= BRIEF =
Where does the word "Technology" show up in the records? Copy every line that holds it.

#### EXTRACTED INFORMATION

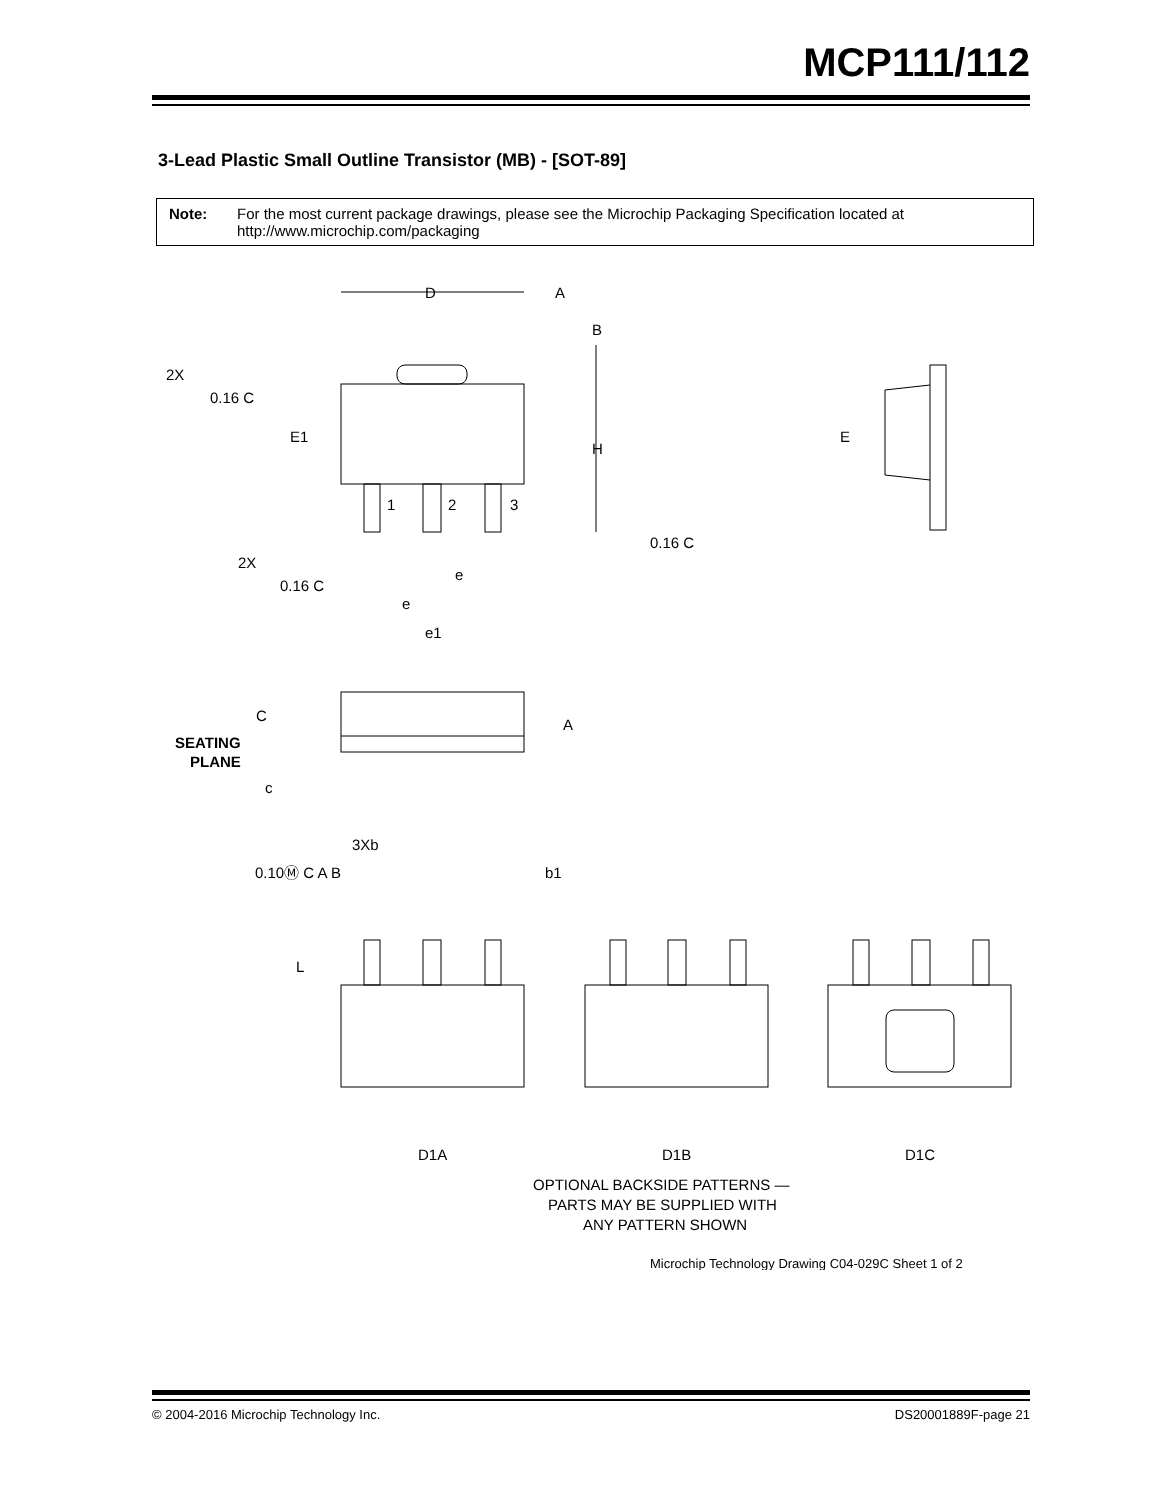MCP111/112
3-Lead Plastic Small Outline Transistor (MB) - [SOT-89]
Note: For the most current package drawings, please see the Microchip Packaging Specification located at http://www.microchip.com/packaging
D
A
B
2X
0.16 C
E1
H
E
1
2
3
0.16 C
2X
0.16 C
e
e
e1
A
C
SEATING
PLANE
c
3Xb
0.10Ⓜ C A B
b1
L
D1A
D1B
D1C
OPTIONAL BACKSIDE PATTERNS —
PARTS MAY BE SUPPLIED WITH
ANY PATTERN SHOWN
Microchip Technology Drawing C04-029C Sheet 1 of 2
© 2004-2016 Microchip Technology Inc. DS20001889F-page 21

########

= THE COMPLETED TASK =
Microchip Technology Drawing C04-029C Sheet 1 of 2
© 2004-2016 Microchip Technology Inc. DS20001889F-page 21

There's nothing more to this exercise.